En los patios de vecinos, los más viejos transmitían los cuentos y leyendas a los corrillos de niños; se celebraban bodas y bautizos, se tomaban las gachas, las “caracolás” y las sangrías de los días de fiesta y el frescor del patio recién regado, en las noches de verano. Todas las tradiciones y fechas tuvieron aquí cabida.

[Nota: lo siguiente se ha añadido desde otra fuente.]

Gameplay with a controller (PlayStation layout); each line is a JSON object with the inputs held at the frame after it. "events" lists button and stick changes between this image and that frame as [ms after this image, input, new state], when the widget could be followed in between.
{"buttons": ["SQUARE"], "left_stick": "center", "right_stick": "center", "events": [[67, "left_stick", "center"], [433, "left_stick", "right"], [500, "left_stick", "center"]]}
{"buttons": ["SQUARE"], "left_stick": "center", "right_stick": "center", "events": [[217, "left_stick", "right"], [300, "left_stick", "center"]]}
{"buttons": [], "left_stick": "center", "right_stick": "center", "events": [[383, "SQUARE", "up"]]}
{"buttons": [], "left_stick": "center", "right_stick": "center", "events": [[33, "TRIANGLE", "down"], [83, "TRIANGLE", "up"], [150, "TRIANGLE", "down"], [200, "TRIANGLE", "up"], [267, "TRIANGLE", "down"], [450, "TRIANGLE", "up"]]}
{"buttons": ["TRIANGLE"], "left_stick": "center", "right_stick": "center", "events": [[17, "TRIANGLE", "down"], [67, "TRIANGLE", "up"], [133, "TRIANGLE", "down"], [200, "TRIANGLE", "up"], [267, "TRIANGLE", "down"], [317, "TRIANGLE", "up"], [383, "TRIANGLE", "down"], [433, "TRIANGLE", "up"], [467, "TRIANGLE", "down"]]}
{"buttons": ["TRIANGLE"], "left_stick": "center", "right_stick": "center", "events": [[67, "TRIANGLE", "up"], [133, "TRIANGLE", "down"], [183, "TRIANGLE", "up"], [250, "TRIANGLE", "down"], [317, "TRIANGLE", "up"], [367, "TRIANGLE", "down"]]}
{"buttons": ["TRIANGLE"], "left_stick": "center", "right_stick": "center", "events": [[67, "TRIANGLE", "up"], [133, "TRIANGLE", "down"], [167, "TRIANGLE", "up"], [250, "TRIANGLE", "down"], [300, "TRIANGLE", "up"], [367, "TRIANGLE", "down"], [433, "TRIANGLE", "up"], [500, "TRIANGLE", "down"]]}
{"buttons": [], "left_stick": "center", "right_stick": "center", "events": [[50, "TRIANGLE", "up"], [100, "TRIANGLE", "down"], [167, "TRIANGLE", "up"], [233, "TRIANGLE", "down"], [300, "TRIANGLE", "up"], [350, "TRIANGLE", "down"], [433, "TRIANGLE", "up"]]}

Este patio del Alcázar Viejo, el de los campesinos, tiene aún en agosto su fiesta personal en la verbena de la Virgen del Tránsito, la yacente, conocida como de Acá o la de Aquí, bautizada por campesinos jornaleros cuando tomaban descanso y la paseaban por las calles del barrio. Pero era en mayo, el mes de los perfumes y de los colores de Córdoba, cuando la cal y el vergel conspiraban para llenarlos de belleza, de azules y ocres, de verdes y rojos intensos, de orgullo y bienvenida. Ir a ver el patio y hasta competir entre vecinos por convertir el propio en el más hermoso, fue frecuente en un tiempo, y la tradición de abrir las puertas con la llegada de la primavera se tornó en costumbre. Así, en 1918, la oficialidad hizo suya la tradición popular organizando el primer Concurso de Patios, hoy convertido en el gran reclamo turístico. Alguna intermitencia en el tiempo olvidó la fiesta de los patios hasta los años 50 en que vuelve a proyectarse, pero ellos nunca dejaron de estar abiertos en mayo, de transmitir y de dejarse sentir, porque el patio, rincón íntimo que abre sus celosías solamente en mayo, es todo el año el gineceo, el origen de la conciencia de ser y pertenecer a un humus hondo, ancestral, recóndito, lejano e inabordable. El patio es, durante unos días abierto a la visitas y a los bailes, el cante o la celebración. Luego y como antaño, vuelve a dar la espalda a los circuitos turísticos y los certámenes. El pulso de sus habitantes late entonces a ritmo reposado, a la recreación en el rumor de las fuentes, la charla entre vecinos, la lectura o el mimo a las flores; al ser de patios y al saberse en armonía con su rumores y silencios. Este museo vivo es por siempre la herencia que, como la Historia, repite ciclos y vuelve al núcleo para proclamarse de patios de Córdoba y del Sur, que es decir sin clanes ni fronteras, abierto y acogedor siempre al viajero o al extraño.
(Matilde Cabello)
San Brondon No 50
La belleza comienza respirando
más despacio. Basta un soplo poderdante,
un chasquido vítreo que estancie.
lo decible en lo pensable.
Giras la aldaba de un golpe vórtice.
Tres por cuatro [ ] metros de zaguán.
Dos más dos [ ] pasos de interludio.
Asoma su emporio, blanco Edén,
y encala el espacio empedrado
con una sonrisa delatora.
Llueve el arco iris
y cada gota suspende el aire
en el aire. Secuestra de inmediato
un bosque trébol que pace
musgo entre tinajas.
Un meramelindo embellece con un pétalo
entre la madreselva. Trepan las columnas
y trenzan todos los ahoras dispersos
sobre uno.
El pozo sube la escalera,
polea en mano, y ofrece un vaso
de antídoto.
Bajo el arriate
flora Manuel.
El Tártaro teme los dones de la dicha
y esconde su bruma reteniendo el respiro.